Böylece ferdin hak ve sorumluluklarının şuurunda olması adaletin tecellisi için ön şarttır ve toplum nizamının da temelidir.
**
Hakkın kullanımı kişinin keyfine bırakılmamış, bir ödev ve sorumluluk olarak kişiye yüklenmiştir. Bu sebeple “Ef’âl-i Mükellefîn” fıkıh/hukuk kitaplarının başında yer alarak mükellef olan bütün ferdleri kapsadığı ifade edilmiştir.

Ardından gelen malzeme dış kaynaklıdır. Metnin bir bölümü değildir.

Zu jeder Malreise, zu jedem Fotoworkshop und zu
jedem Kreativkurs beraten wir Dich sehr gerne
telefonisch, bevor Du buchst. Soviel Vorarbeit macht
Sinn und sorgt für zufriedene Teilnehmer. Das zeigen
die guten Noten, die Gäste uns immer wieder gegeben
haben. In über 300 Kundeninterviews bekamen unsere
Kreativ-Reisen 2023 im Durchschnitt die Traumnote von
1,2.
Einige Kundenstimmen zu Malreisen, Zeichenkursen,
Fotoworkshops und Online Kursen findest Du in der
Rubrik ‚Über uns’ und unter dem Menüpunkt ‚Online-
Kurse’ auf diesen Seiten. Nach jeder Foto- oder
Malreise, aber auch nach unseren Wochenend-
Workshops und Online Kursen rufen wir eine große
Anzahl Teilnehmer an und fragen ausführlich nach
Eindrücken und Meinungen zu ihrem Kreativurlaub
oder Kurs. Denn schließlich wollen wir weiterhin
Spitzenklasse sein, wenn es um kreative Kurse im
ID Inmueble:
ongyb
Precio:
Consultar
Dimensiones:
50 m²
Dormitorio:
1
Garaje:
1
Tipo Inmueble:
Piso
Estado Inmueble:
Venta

Buna göre ferdin her davranışının dinde dünyevî ve uhrevî bir karşılığı ve sorumluluğu vardır. Bir davranış ya farzdır, ya haramdır veya mekruhtur veya sünnettir veya mübahtır. Kişi farz ve haramlardan sorumludur. Farzlar ve haramlar böylece hukukun temel prensiplerini teşkil eder. Her ferdin kendisine farz ve haram olan hususları öğrenmesi de farzdır, terki büyük günahtır.

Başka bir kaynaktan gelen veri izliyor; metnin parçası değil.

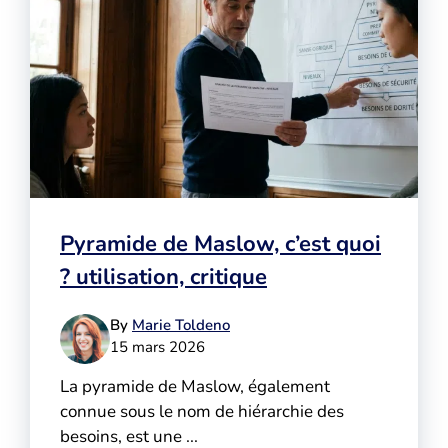
Pyramide de Maslow, c’est quoi
? utilisation, critique
By
Marie Toldeno
15 mars 2026
La pyramide de Maslow, également
connue sous le nom de hiérarchie des
besoins, est une ...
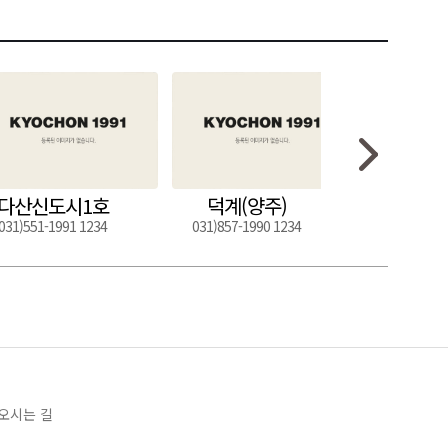
다산신도시1호
덕계(양주)
도구
031)551-1991 1234
031)857-1990 1234
054)272-0
오시는 길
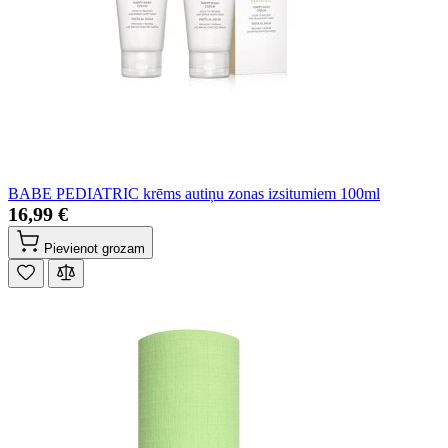
BABE PEDIATRIC krēms autiņu zonas izsitumiem 100ml
16,99 €
Pievienot grozam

Dinde sorumluluk ferdî, yani şahsîdir.
Yüce Allah Kur’ân-ı Kerim’de dünyadaki bütün amellerinden kişileri “ferden fedâ” (Meryem Sûresi, 19: 80, 95; En’am Sûresi, 6: 94.) hesaba çekecektir. Bu sebeple insan hak ve hürriyetleri kişiye hastır.
**
Yüce Allah insana temel hakları verdiği için sorumluluk da yüklemiştir. Haktan söz edip sorumluluğun olmadığı yer ancak Cennet hayatıdır. Kişinin hür olması, bütün haklarını kullanabilmesi için kimsenin değil sadece Allah’ın kulu olması gerekir. Zira Allah’a kul olmayan ister istemez mahlûkata şöyle veya böyle köle olmak zorunda kalır.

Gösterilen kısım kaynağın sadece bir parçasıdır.